“I went a little bit method”: the 2014 movie character Stephen Graham called “twatty”
Liverpool’s Stephen Graham is a fantastic example of cream rising to the top because he’s managed it three times now, in very distinct periods of his career, over a 25-year period.
Firstly, at the start of the 2000s, thanks to his going from working on The Bill to getting cast alongside Brad Pitt and Jason Statham in Guy Ritchie’s Snatch, he caught the eye of Hollywood to the point that he started to mix it in the big leagues on movies like Martin Scorsese’s Gangs of New York in 2002.
At that point, he might have been forgiven for thinking he would be a major movie mainstay, because both Snatch and Scorsese’s film were huge hits, and the legendary director of the latter didn’t forget him. But Graham’s career almost immediately calmed right back down again, and he returned to working mostly in British TV while making the occasional movie.
But seven years later, he had another hit with football biopic The Damned United and then Hollywood came calling again, Graham cast as the psychopathic gangster Baby Face Nelson in Johnny Depp’s Public Enemies before a very different role in Pirates of the Caribbean: On Stranger Tides two years later. Things went quiet again for some years, but Scorsese was about to direct the pilot of HBO’s Boardwalk Empire, and Graham was on a plane to the US once again to play Al Capone.

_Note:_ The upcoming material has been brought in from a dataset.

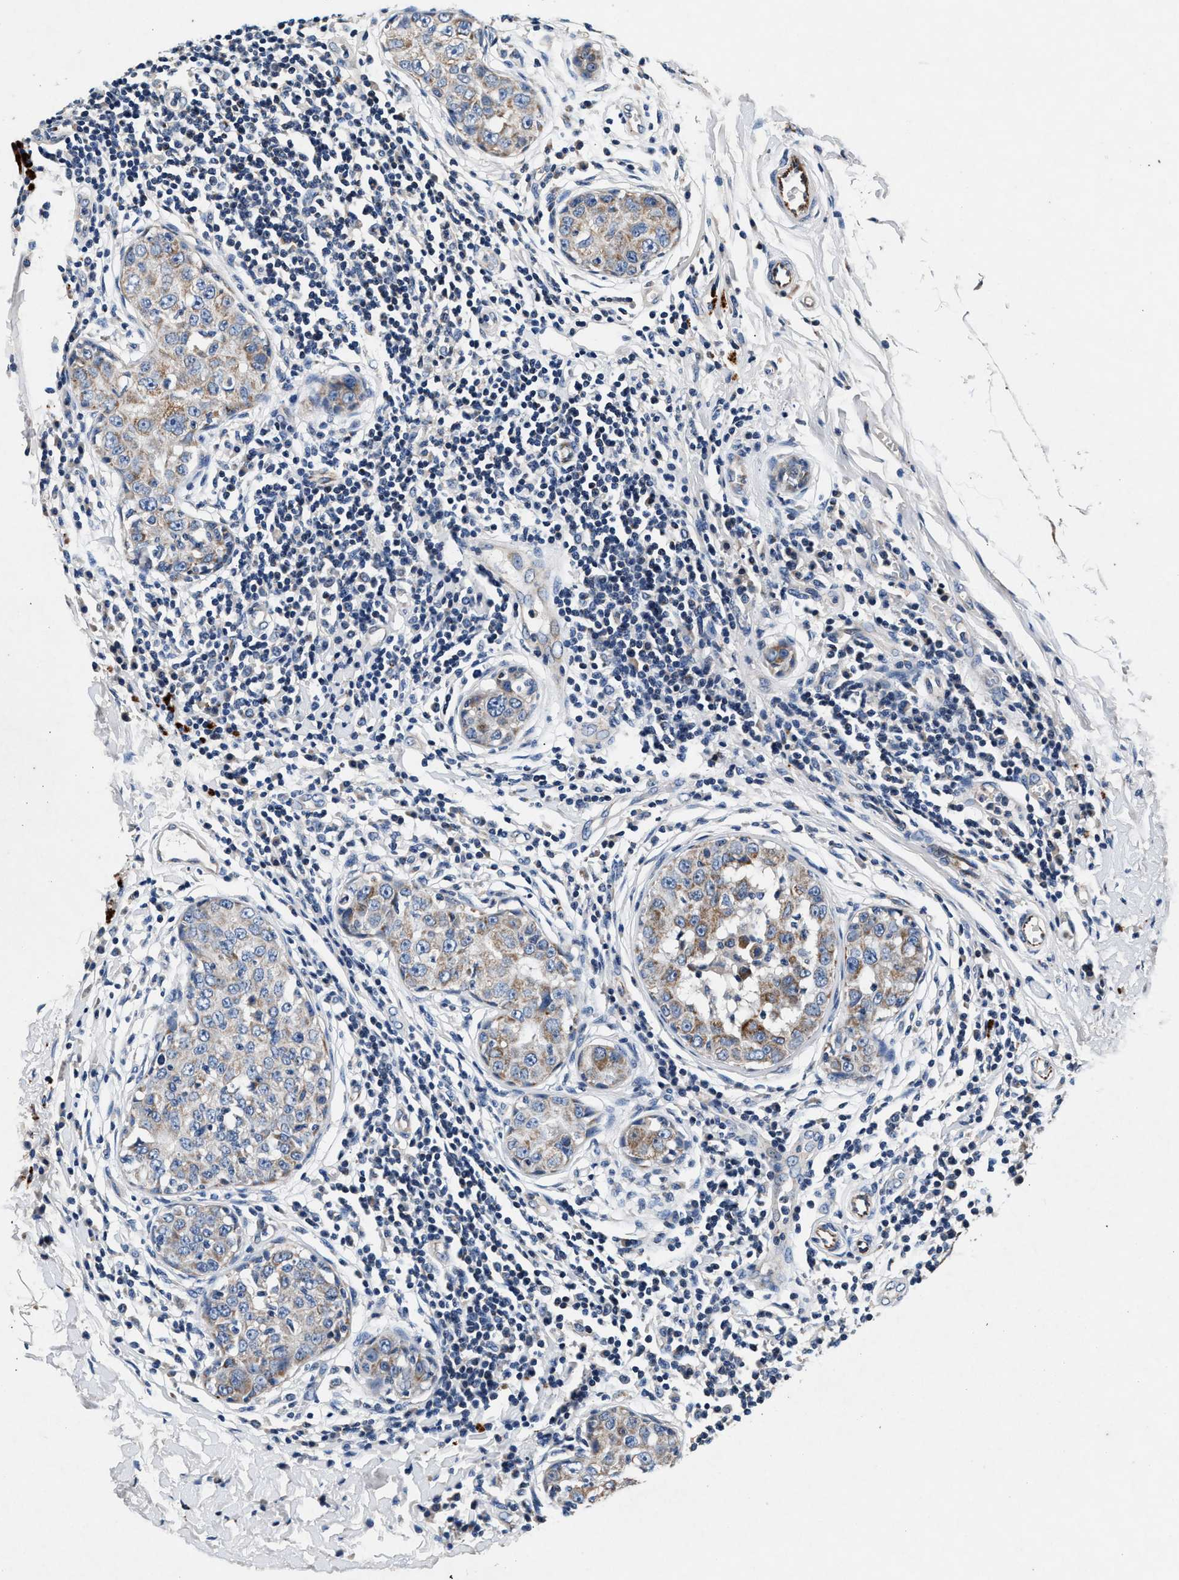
{"staining": {"intensity": "moderate", "quantity": "<25%", "location": "cytoplasmic/membranous"}, "tissue": "breast cancer", "cell_type": "Tumor cells", "image_type": "cancer", "snomed": [{"axis": "morphology", "description": "Duct carcinoma"}, {"axis": "topography", "description": "Breast"}], "caption": "Protein expression by immunohistochemistry (IHC) demonstrates moderate cytoplasmic/membranous expression in approximately <25% of tumor cells in infiltrating ductal carcinoma (breast).", "gene": "PKD2L1", "patient": {"sex": "female", "age": 27}}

Scorsese is, of course, no stranger to method actors, and once that show had wrapped, Graham, by his own admission, dipped his toes into that world on a movie he made in 2014, a psychological thriller called Hyena. Graham played Detective Inspector David Knight on the British neo-noir about bent coppers and investigation units, in shades of his future work on Line of Duty, and in doing so had to push himself to go outside his usual comfort zone.
Graham told Empire: “I said to the director on day one that I wanted Knight to be an absolute twat. No matter what job you’re in or where you are, you’ve always got one person who’s so underhand and spineless that they’ll do anything to get to the top. They don’t care who they stand on. There’s always one in your work.”
Graham set about going shopping in order to make his character more convincing, adding: “We got a lovely pair of brown Gucci suede loafers, which to me shout that word out, and this Comme Des Garçons aftershave I’d bought in Paris thinking I was dead smooth. So I was actually being a twat myself. I tried it, and my wife told me never to spray it again, but I thought it’d come in handy one day. Before every scene, I sprayed it all over me. I went a little bit method twatty on this role!”
Despite a low budget, Hyena picked up favourable reviews and won several industry prizes, but once more it signalled the start of a decade of Graham appearing in projects closer to home rather than big cinema releases, a Pirates of the Caribbean sequel notwithstanding, as well as the trusty Scorsese giving him a small role in The Irishman on Netflix.
That was before his life-changing success with 2025’s Adolescence, the one-shot drama that became the streaming giant’s most-watched ever production, and won Graham a Golden Globe, a Bafta and an Emmy. He made Springsteen: Deliver Me From Nowhere the same year and has two major movies in the works, a sequel to Tom Hanks’ war drama Greyhound and the thriller Bunker with Javier Bardem and Penélope Cruz.